I know what's the error I've got however I don't know the way to decide it. It's okay to meet letters like Þþ, Ðð, Ææ, etc. within my Cocoa App.
By breakpoints I'd put I found that URLWithString returns nil every time when I put at least one non-latin character. Otherwise, returns some new URL only based on latin characters.
Some fragment of attempt:
NSString *baseURLString = @"https://hostdomain.com";
NSString *pathURLString = @"/restapi/someRequest?par1=arg1&par2=arg2&input=";
NSString *fullURLString = [NSString stringWithFormat:@"%@%@móðir", baseURLString, pathURLString];
NSURL *url = [NSURL URLWithString:fullURLString]; // here I get a nil while working with non-latin characters.

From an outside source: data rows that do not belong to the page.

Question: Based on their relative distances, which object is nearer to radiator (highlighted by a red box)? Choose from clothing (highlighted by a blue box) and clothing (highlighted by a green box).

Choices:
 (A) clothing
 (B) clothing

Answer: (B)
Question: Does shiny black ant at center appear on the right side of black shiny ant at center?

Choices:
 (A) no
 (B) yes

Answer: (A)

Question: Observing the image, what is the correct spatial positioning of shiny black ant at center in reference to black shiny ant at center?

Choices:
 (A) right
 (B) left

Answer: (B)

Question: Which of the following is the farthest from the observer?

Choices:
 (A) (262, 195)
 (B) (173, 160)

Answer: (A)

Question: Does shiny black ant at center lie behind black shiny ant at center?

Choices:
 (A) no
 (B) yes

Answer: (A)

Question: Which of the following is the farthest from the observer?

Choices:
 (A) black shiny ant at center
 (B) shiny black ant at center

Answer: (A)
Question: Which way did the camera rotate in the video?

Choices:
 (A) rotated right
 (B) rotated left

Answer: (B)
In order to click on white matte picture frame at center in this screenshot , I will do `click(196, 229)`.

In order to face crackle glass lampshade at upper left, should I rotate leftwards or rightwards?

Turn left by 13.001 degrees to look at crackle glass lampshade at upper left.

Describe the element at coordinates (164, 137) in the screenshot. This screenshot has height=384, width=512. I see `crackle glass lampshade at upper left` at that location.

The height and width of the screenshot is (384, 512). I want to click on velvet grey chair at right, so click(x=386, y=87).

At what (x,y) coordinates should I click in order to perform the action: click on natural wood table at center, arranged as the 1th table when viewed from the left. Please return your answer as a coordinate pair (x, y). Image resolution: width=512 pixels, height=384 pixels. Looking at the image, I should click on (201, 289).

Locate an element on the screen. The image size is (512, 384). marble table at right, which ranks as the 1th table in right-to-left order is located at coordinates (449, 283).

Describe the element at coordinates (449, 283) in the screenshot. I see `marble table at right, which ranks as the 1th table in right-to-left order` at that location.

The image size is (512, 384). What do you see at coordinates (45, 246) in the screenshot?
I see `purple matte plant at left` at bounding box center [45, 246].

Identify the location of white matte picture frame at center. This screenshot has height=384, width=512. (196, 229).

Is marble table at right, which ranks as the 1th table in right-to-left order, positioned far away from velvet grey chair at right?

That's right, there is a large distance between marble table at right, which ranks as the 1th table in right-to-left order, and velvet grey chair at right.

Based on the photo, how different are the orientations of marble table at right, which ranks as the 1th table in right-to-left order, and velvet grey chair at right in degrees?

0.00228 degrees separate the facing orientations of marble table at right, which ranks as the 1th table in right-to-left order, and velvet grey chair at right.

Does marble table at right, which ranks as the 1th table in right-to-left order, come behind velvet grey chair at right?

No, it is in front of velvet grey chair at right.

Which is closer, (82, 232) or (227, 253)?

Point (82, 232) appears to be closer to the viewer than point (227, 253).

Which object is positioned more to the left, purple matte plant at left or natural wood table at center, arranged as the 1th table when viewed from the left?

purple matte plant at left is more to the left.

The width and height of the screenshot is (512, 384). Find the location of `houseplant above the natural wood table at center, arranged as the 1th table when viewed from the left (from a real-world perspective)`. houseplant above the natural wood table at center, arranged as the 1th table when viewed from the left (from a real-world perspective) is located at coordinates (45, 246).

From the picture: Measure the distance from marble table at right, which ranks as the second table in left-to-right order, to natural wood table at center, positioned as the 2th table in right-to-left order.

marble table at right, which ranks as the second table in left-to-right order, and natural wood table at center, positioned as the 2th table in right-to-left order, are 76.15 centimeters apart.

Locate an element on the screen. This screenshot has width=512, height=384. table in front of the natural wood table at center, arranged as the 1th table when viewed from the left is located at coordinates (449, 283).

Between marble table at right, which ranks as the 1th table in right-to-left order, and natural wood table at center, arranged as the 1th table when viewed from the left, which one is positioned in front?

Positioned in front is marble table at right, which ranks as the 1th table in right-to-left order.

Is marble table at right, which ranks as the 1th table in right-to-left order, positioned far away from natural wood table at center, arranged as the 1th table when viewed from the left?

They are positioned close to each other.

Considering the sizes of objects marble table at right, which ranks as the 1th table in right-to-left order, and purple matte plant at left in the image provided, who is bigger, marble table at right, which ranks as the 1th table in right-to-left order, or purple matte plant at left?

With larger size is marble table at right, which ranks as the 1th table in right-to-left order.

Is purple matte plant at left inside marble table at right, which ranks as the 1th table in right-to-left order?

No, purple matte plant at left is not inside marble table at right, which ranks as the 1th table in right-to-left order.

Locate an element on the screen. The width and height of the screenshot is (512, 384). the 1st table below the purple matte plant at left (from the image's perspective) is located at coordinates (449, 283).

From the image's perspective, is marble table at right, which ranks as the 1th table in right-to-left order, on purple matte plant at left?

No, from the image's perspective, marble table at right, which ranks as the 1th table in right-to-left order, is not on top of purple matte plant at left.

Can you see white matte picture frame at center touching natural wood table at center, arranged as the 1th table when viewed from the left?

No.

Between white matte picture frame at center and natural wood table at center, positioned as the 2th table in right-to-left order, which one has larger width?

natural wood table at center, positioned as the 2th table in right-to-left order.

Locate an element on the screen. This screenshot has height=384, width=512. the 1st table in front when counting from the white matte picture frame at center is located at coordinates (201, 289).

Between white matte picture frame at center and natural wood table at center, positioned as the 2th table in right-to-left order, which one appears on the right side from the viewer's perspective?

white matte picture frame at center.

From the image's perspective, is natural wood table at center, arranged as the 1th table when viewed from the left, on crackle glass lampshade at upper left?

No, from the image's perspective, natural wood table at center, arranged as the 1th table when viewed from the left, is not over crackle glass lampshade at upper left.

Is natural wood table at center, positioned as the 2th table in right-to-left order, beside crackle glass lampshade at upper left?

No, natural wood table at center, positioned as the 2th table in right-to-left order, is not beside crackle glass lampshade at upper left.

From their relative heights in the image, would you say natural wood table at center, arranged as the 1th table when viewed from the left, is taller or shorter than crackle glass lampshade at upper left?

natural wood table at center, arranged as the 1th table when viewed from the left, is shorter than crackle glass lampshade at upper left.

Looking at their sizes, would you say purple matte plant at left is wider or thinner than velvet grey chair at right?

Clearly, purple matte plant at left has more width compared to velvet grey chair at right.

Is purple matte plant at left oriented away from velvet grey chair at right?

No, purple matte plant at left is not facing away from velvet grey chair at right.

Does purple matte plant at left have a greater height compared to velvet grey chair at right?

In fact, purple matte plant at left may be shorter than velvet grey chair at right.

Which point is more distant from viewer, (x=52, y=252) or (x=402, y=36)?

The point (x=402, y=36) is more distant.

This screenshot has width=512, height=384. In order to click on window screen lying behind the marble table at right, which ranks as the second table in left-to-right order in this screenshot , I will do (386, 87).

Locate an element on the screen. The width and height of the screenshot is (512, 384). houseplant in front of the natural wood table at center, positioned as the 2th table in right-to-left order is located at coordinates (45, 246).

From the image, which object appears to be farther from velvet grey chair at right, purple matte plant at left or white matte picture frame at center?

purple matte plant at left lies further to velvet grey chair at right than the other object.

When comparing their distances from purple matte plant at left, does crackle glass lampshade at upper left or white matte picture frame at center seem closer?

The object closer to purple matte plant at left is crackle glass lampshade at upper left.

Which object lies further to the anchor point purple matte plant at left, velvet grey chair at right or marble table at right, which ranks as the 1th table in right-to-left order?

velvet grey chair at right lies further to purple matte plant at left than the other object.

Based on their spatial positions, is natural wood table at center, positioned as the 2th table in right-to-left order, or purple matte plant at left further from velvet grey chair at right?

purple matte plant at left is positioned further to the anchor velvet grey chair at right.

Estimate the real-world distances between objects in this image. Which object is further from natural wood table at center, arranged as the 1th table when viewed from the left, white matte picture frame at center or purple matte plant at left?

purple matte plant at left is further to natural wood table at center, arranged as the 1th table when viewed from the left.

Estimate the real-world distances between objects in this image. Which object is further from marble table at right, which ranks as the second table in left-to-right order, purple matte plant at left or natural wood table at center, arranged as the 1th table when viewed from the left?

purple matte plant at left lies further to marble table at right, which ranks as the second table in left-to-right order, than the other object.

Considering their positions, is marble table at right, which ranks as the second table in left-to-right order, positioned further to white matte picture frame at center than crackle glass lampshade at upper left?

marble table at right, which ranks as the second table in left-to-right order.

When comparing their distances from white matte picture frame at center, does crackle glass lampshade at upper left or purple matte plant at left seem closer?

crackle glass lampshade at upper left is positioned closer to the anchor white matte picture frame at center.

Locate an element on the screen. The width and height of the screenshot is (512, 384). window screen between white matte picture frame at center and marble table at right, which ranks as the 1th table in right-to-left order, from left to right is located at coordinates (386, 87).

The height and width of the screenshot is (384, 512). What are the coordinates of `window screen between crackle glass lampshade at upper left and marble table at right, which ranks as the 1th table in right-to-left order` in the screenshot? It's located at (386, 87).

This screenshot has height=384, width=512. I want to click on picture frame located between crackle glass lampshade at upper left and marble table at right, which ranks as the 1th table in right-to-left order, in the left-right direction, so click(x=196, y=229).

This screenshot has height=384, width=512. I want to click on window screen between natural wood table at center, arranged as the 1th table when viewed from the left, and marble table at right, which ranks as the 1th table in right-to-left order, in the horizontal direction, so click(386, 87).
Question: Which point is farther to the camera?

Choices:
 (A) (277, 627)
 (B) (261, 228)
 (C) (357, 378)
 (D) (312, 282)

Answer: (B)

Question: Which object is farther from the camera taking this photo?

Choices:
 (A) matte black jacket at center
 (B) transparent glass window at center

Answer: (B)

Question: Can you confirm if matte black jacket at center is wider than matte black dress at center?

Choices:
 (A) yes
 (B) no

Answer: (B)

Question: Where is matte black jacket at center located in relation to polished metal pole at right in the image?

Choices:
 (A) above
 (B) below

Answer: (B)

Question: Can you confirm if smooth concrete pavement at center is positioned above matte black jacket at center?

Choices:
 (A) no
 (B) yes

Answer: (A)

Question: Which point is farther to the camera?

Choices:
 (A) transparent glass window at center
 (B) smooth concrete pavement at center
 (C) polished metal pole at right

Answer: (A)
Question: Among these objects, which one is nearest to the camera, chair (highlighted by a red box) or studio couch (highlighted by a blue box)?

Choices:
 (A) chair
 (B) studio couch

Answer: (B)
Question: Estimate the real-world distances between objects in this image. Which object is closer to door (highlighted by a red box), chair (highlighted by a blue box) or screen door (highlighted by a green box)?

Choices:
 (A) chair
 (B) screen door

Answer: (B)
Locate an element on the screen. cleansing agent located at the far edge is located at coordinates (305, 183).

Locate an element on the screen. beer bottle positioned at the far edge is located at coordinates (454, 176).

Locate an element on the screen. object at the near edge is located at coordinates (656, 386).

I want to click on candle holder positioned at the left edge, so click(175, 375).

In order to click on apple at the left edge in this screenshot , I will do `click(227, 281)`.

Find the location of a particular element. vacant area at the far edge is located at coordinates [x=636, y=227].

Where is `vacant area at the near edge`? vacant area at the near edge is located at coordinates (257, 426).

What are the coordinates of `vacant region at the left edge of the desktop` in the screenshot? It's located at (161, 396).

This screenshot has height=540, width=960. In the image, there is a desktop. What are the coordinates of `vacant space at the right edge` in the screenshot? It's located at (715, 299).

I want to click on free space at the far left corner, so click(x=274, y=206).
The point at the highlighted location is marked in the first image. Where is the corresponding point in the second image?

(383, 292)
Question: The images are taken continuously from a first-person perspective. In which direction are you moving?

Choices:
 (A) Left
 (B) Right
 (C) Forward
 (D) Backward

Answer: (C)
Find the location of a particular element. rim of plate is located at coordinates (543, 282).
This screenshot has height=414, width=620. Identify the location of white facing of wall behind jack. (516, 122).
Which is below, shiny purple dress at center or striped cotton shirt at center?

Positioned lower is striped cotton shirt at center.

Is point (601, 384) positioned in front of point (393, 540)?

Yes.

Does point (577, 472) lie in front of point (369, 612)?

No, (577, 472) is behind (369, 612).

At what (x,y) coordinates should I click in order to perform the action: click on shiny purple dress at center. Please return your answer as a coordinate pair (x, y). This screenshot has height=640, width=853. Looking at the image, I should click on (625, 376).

I'm still trying to find a solution but none of decisions here on stackoverflow didn't help me. Any idea would be appreciated! My idea is URLWithString works well only with ASCII symbols.. 🤔
URLWithString only works with valid URLs. Some of the characters you're passing are not valid for the query portion of an URL. See section 2 of RFC 3986. Since the URL is invalid, it returns nil.
If you have arbitrary characters coming into your URL, you shouldn't try to build it all as a single string, since each part of the URL requires different encoding. You need to use NSURLComponents. This will automatically escape each section correctly.
NSURLComponents *comp = [NSURLComponents new];
comp.scheme = @"https";
comp.host = @"hostdomain.com";
comp.path = @"/restapi/someRequest";
comp.query = @"par1=arg1&par2=arg2&input=óðir";
NSURL *url = comp.url;
// https://hostdomain.com/restapi/someRequest?par1=arg1&par2=arg2&input=%C3%B3%C3%B0ir
Or, since the base part of the URL is static and you know it's encoded correctly, you can do it this way:
NSURLComponents *comp = [NSURLComponents componentsWithString:@"https://hostdomain.com/restapi/someRequest"]
comp.query = @"par1=arg1&par2=arg2&input=óðir"
If you really want to build strings more directly, you can look at stringByAddingPercentEncodingWithAllowedCharacters:. Use [NSCharacterSet URLQueryAllowedCharacterSet] for the query part.